_Work to be completed:_ Repeat the entries below exactly as they appear, with no pictures.

#### Input for this task

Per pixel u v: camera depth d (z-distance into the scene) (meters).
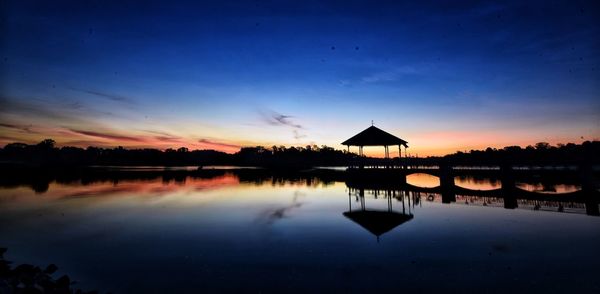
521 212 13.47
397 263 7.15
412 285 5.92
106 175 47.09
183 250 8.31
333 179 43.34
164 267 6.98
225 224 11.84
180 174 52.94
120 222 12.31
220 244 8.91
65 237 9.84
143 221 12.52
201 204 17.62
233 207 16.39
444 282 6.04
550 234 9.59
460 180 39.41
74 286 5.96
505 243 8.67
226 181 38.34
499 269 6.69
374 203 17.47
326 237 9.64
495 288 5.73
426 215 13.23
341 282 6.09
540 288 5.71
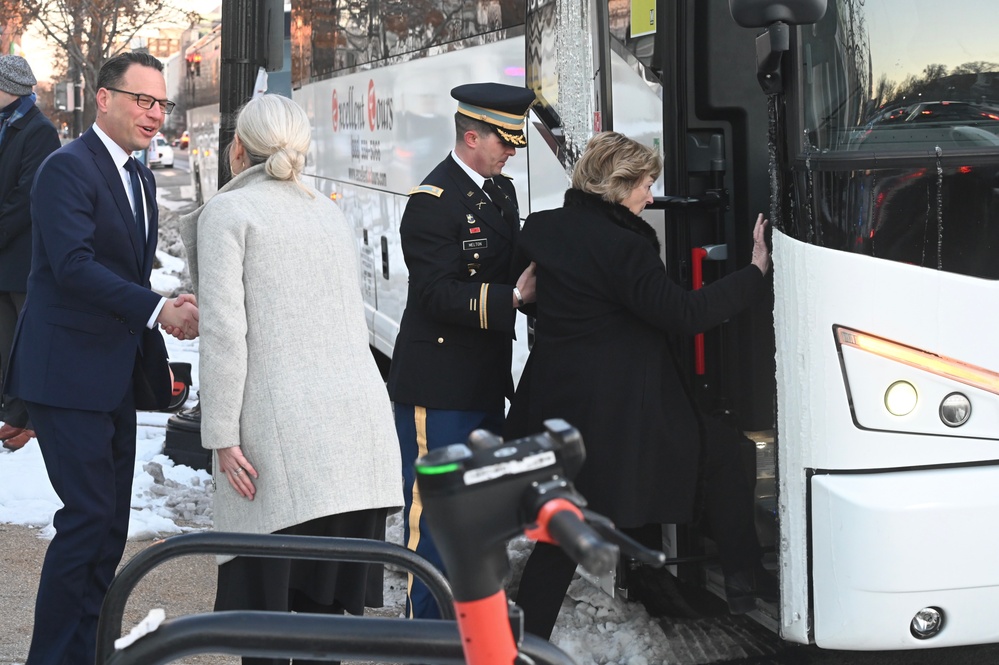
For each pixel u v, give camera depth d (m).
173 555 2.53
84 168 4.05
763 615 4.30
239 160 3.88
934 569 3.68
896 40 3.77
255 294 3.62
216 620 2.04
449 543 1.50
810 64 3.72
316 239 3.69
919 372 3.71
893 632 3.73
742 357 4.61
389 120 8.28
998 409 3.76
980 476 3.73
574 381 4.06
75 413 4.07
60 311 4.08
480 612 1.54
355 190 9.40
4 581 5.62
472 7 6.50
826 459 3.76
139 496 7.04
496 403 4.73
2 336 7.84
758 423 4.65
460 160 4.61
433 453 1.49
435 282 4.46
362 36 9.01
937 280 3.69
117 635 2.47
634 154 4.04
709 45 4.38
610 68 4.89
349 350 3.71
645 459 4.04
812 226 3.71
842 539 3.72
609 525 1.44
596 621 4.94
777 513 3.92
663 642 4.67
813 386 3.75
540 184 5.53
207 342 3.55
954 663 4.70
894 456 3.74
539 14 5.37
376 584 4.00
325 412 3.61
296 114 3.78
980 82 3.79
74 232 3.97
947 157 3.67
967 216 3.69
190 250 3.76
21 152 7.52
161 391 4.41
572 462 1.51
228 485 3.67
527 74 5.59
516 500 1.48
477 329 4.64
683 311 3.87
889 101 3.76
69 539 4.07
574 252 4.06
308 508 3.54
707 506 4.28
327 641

########

_Response to the task:_
Per pixel u v: camera depth d (z-distance into the scene) (meters).
521 212 13.47
397 263 7.15
412 285 5.92
106 175 47.09
183 250 8.31
333 179 43.34
164 267 6.98
225 224 11.84
180 174 52.94
120 222 12.31
220 244 8.91
65 237 9.84
143 221 12.52
201 204 17.62
233 207 16.39
444 282 6.04
550 234 9.59
460 180 39.41
74 286 5.96
505 243 8.67
226 181 38.34
499 269 6.69
374 203 17.47
326 237 9.64
495 288 5.73
426 215 13.23
341 282 6.09
540 288 5.71
For each pixel u v, give camera depth d (m).
173 555 2.53
84 168 4.05
763 615 4.30
239 160 3.88
934 569 3.68
896 40 3.77
255 294 3.62
216 620 2.04
449 543 1.50
810 64 3.72
316 239 3.69
919 372 3.71
893 632 3.73
742 357 4.61
389 120 8.28
998 409 3.76
980 476 3.73
574 381 4.06
75 413 4.07
60 311 4.08
480 612 1.54
355 190 9.40
4 581 5.62
472 7 6.50
826 459 3.76
139 496 7.04
496 403 4.73
2 336 7.84
758 423 4.65
460 160 4.61
433 453 1.49
435 282 4.46
362 36 9.01
937 280 3.69
117 635 2.47
634 154 4.04
709 45 4.38
610 68 4.89
349 350 3.71
645 459 4.04
812 226 3.71
842 539 3.72
609 525 1.44
596 621 4.94
777 513 3.92
663 642 4.67
813 386 3.75
540 184 5.53
207 342 3.55
954 663 4.70
894 456 3.74
539 14 5.37
376 584 4.00
325 412 3.61
296 114 3.78
980 82 3.79
74 232 3.97
947 157 3.67
967 216 3.69
190 250 3.76
21 152 7.52
161 391 4.41
572 462 1.51
228 485 3.67
527 74 5.59
516 500 1.48
477 329 4.64
683 311 3.87
889 101 3.76
69 539 4.07
574 252 4.06
308 508 3.54
707 506 4.28
327 641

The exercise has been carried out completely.